Your task
Below, find the line containing "günstigeren Zinsumfeld, was den" and the line containing "מסחרית רנו מאסטר במגוון"; reproduce exactly those two and every line between them, omitting pictures.

Stored data
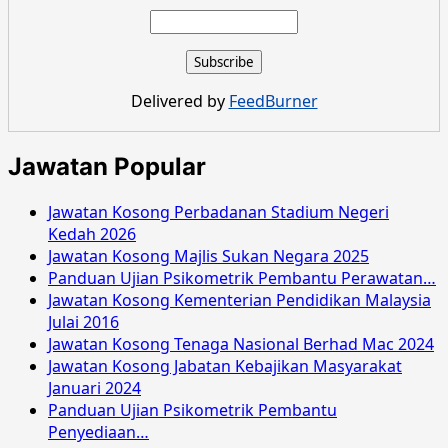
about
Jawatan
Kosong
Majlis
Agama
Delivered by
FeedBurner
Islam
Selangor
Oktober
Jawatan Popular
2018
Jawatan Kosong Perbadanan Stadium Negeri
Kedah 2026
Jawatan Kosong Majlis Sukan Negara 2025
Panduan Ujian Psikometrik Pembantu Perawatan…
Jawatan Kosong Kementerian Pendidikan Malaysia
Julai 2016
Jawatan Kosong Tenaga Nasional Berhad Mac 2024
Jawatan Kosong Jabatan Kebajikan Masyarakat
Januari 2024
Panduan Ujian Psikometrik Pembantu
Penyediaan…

* * *

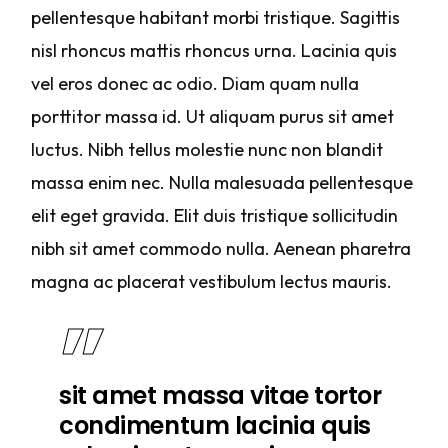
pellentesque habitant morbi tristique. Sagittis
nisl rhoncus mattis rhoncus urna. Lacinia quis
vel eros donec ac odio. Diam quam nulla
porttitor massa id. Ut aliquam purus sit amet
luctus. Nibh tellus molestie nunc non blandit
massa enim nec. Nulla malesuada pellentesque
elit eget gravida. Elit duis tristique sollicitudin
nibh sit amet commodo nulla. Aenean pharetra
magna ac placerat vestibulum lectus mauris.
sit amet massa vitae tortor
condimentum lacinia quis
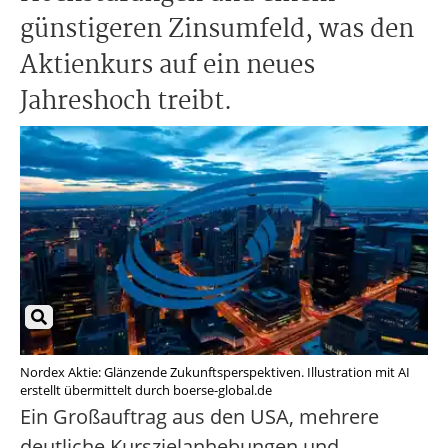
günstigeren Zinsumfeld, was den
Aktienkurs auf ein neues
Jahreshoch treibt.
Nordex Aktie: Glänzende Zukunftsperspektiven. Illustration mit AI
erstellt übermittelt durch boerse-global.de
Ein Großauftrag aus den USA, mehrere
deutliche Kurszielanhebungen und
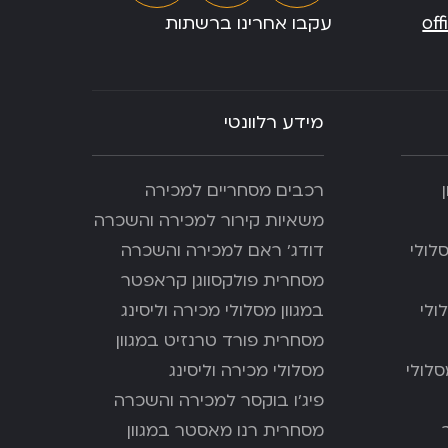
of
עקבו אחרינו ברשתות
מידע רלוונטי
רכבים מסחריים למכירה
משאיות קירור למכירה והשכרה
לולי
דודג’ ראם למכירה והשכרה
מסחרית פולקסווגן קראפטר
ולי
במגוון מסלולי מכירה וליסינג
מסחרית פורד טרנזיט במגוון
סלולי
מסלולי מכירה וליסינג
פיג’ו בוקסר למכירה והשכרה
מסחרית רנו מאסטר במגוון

Exercise result
günstigeren Zinsumfeld, was den
Aktienkurs auf ein neues
Jahreshoch treibt.
Nordex Aktie: Glänzende Zukunftsperspektiven. Illustration mit AI
erstellt übermittelt durch boerse-global.de
Ein Großauftrag aus den USA, mehrere
deutliche Kurszielanhebungen und
of
עקבו אחרינו ברשתות
מידע רלוונטי
רכבים מסחריים למכירה
משאיות קירור למכירה והשכרה
לולי
דודג’ ראם למכירה והשכרה
מסחרית פולקסווגן קראפטר
ולי
במגוון מסלולי מכירה וליסינג
מסחרית פורד טרנזיט במגוון
סלולי
מסלולי מכירה וליסינג
פיג’ו בוקסר למכירה והשכרה
מסחרית רנו מאסטר במגוון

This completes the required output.